Le chais a été construit en 1990 quand un œnologue de renom, Virgílio Loureiro, a rejoint l’équipe, pour faire les assemblages, suivre les vinifications et l’évolution des vins en barrique, décider de la mise en bouteille, etc. L’entreprise a décidé de se séparer de V. Loureiro en 2002 et a fait appel à Rui Reguinga, qui prêtait déjà assistance dans d’autres domaines partout au Portugal mais aussi à l’étranger. Depuis 2004, Rui Reguinga fait ses propres vins (« Terrenus » issus de quelques parcelles de vigne qu’il a achetées dans le nord de l’Alentejo. Après le départ de V. Loureiro, l’homme qui dirigeait les travaux dans le chais, João Manuel Santiago, est devenu progressivement l’oenologue résident du domaine.


Située dans le Dão entre Mangualde et Nelas, à Abrunhosa do Mato, la Quinta dos Roques a contribué à la parution d’un «nouveau Dão». Depuis «les premiers Roques», il y a plus d’un siècle, la vigne et le vin font partie de la vie quotidienne de la famille, alors que pendant longtemps la production ne satisfaisait qu’un peu plus que la consommation familiale.


Au début des années 80, l’agriculture traditionnelle de subsistance où les vignes étaient cultivées par la force des bras et les raisins étaient livrés à la coopérative de Mangualde a cessé. À sa place il a été créé un projet qui avait comme objectif la production de vin de haute qualité. La première étape a consisté à trouver les meilleures terres d’origine granitique et parfois sur les coteaux légers tournés vers le sud, dans lesquels les meilleurs cépages de la région ont été plantés selon des techniques modernes. Dès lors que la production est devenue consistante, Monsieur Oliveira, ancien broker de métaux, a été l’initiateur de ce processus et l’a accompagné conciliant la modernité avec la tradition, la science et la technique avec l’art. Côte à côte les presses électroniques sont arrivées mises à côté des «lagares » en granit pour écraser les raisins, les cuves en acier à côté des barriques en chêne, les systèmes de froid avec des caves souterraines. Et les premiers vins faits avec ce système ont prouvé qu’ils étaient sur le bon chemin.

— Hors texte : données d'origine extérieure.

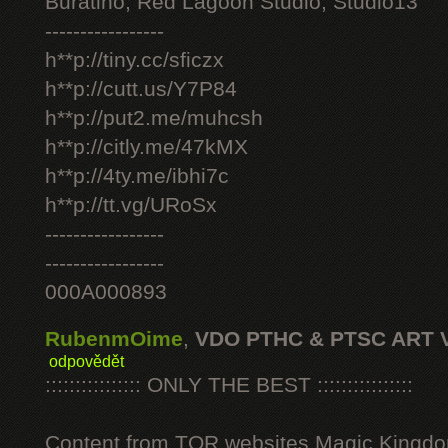
Buratino, Red Lagoon Studio, Studio13
-----------------
h**p://tiny.cc/sficzx
h**p://cutt.us/Y7P84
h**p://put2.me/muhcsh
h**p://citly.me/47kMX
h**p://4ty.me/ibhi7c
h**p://tt.vg/URoSx
-----------------
-----------------
000A000893
RubenmOime
,
VDO PTHC & PTSC ART 
odpovědět
:::::::::::::::: ONLY THE BEST ::::::::::::::::
Content from TOR websites Magic Kingdo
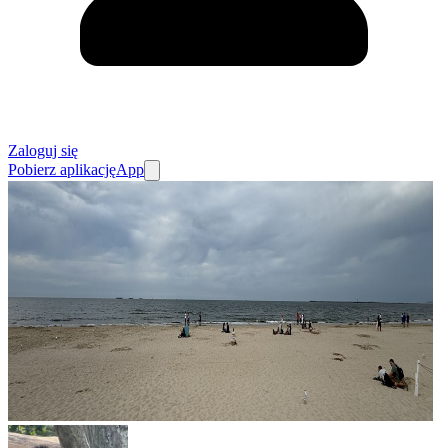
Zaloguj się
Pobierz aplikację
App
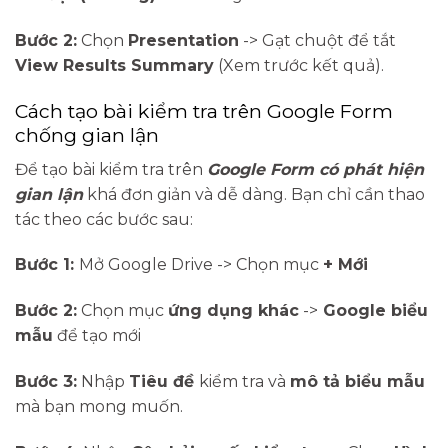
Bước 2:
Chọn
Presentation
-> Gạt chuột để tắt
View Results Summary
(Xem trước kết quả).
Cách tạo bài kiểm tra trên Google Form
chống gian lận
Để tạo bài kiểm tra trên
Google Form có phát hiện
gian lận
khá đơn giản và dễ dàng. Bạn chỉ cần thao
tác theo các bước sau:
Bước 1:
Mở Google Drive -> Chọn mục
+ Mới
Bước 2:
Chọn mục
ứng dụng khác
->
Google biểu
mẫu
để tạo mới
Bước 3:
Nhập
Tiêu đề
kiểm tra và
mô tả biểu mẫu
mà bạn mong muốn.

Actuellement la Quinta dos Roques possède 35 hectares de vignes modernes qui se distinguent des autres par une conduite rationnelle et la qualité des raisins produits. Environ trois quarts de la superficie sont occupés par les cépages rouges dont 40 % de « Touriga Nacional » et un quart par des cépages blancs dont 40 % de « Encruzado» lequel est considéré le meilleur de la région. Monsieur Manuel Oliveira est décédé en 2012. Mais la relève était prête par Luís Lourenço et son épouse qui voyagent souvent à l’étranger, l’exportation représentant 80-85% de leur chiffre d’affaires. Le classement des trois premiers pays étant le Canada, le Japon, les Etats-Unis.


L’un des enfants, José, a intégré l’entreprise depuis 8 ans. Il fait partie de la 3ème génération. La Quinta dos Roques a un très bel avenir. La grand-mère de José est sûrement très heureuse de voir qu’il poursuit le travail de deux générations.